I hope that all who played in Saturdays medal enjoyed the competition, the weather was more like May and the course looked and played superbly considering the time of year.

Congratulations to Paul Rice our winner who was the only competitor able to post a sub 70 nett with his 68, your handicap of 27 will soon be tumbling down based on that performance!

Well done to Jordan Price-Davies for a best gross of 70 ( 71 nett, how fair is that ! ). A word of caution to all regulars in the centurions, the field is already quite full.

We managed to keep times for the round at or below 4 hours during the morning but something happened on the early holes around midday, causing a problem which stretched the times to 4 hours 15 mins then on further to 4 hours 30 mins by the end of the afternoon.

If anyone could shed light on any particular matter which had an impact on times I would be pleased to here from you.

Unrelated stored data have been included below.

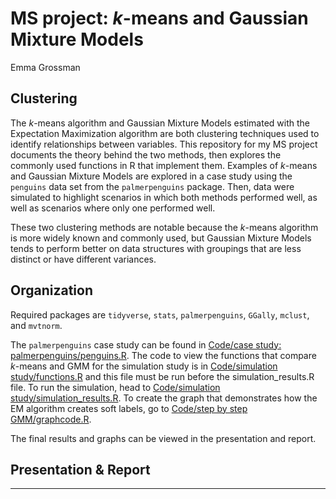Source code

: # MS project: *k*-means and Gaussian Mixture Models

Emma Grossman

## Clustering

The *k*-means algorithm and Gaussian Mixture Models estimated with the Expectation Maximization algorithm are both clustering techniques used to identify relationships between variables. This repository for my MS project documents the theory behind the two methods, then explores the commonly used functions in R that implement them. Examples of *k*-means and Gaussian Mixture Models are explored in a case study using the `penguins` data set from the `palmerpenguins` package. Then, data were simulated to highlight scenarios in which both methods performed well, as well as scenarios where only one performed well. 

These two clustering methods are notable because the *k*-means algorithm is more widely known and commonly used, but Gaussian Mixture Models tends to perform better on data structures with groupings that are less distinct or have different variances.

## Organization

Required packages are `tidyverse`, `stats`, `palmerpenguins`, `GGally`, `mclust`, and `mvtnorm`.

The `palmerpenguins` case study can be found in [Code/case study: palmerpenguins/penguins.R](https://github.com/emmaleda/MS-project-kmeans-and-GMM/blob/b999c095a2afb011dba9b06a92c1d64c0d31c414/Code/case%20study:%20palmerpenguins/penguins.R). The code to view the functions that compare *k*-means and GMM for the simulation study is in [Code/simulation study/functions.R](https://github.com/emmaleda/MS-project-kmeans-and-GMM/blob/c98bf081d97f34f4a1fedfd81a40af5bbe2d0ad3/Code/simulation%20study/functions.R) and this file must be run before the simulation_results.R file. To run the simulation, head to [Code/simulation study/simulation_results.R](https://github.com/emmaleda/MS-project-kmeans-and-GMM/blob/b999c095a2afb011dba9b06a92c1d64c0d31c414/Code/simulation%20study/simulation_results.R). To create the graph that demonstrates how the EM algorithm creates soft labels, go to [Code/step by step GMM/graphcode.R](https://github.com/emmaleda/MS-project-kmeans-and-GMM/blob/b999c095a2afb011dba9b06a92c1d64c0d31c414/Code/step%20by%20step%20GMM/graphcode.R).

The final results and graphs can be viewed in the presentation and report.

## Presentation & Report

------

The day was completed in style with the Snakes supper in the evening, how often can we keep saying the next one could never be as good as the last ? But last Saturday will take some beating. ( some members did not vacate the club until 5.00 am if only they could play golf as well as they drink ). Many thanks to Jammy, your 3 years as chief snake will never be forgotten, and three cheers for Hanky our new chief snake.

Roll on the April medal, redemption is only one round away.

Happy golfing

Alan Buchan
Match Captain

Match Captain’s Missive – March 24, 2014

On Saturday we will play the first medal in what I am all sure will be an enjoyable season of golf at the Glamorganshire.

I look forward to seeing many members on the course through the year and hope that when I drive up in a buggy you believe that I am genuinely coming to see if you are having an enjoyable round of golf which is trouble free, not coming to harass you about slow play.

However, now that I have mentioned it, we all know that no one ever plays slowly (or admits to it anyway) and that there is always some plausible reason why a group has fallen two holes behind the group in front.

What I would like to ask of all our members, is that they keep an awareness of what is happening around them on the golf course and appreciate that what they are doing can have an effect on the enjoyment and play of their fellow members.

We should all target to complete a competition round in four hours or better and should ask ourselves as to why, if we have been unable to achieve this target. Without wishing to state the obvious I have listed below a number of measures which could speed up play if you find yourself in the unfortunate position of holding up the course some sunny Saturday this year.

*Be on the 1st tee promptly, to tee off at your allotted time.(up to 5 mins late is a two shot penalty, over 5 mins is disqualification )
* Mark your card when you have left the green.
* Leave your bag/trolley at the point you intend to exit the green.
* Take a provisional ball if you think your ball might not be found.
* Play your next shot before helping a playing partner look for his/her ball.
* Prepare for your your next shot whilst your partners are playing their’s not after.
* Agree with your partners to play when ready if you have fallen behind the group in front.
* Keep your cabin stop to a strict 10 mins

I look forward to receiving your support through the year and can assure you that I will, along with everyone else on the M&H committee do our best to provide you with trouble free, enjoyable competitive golf.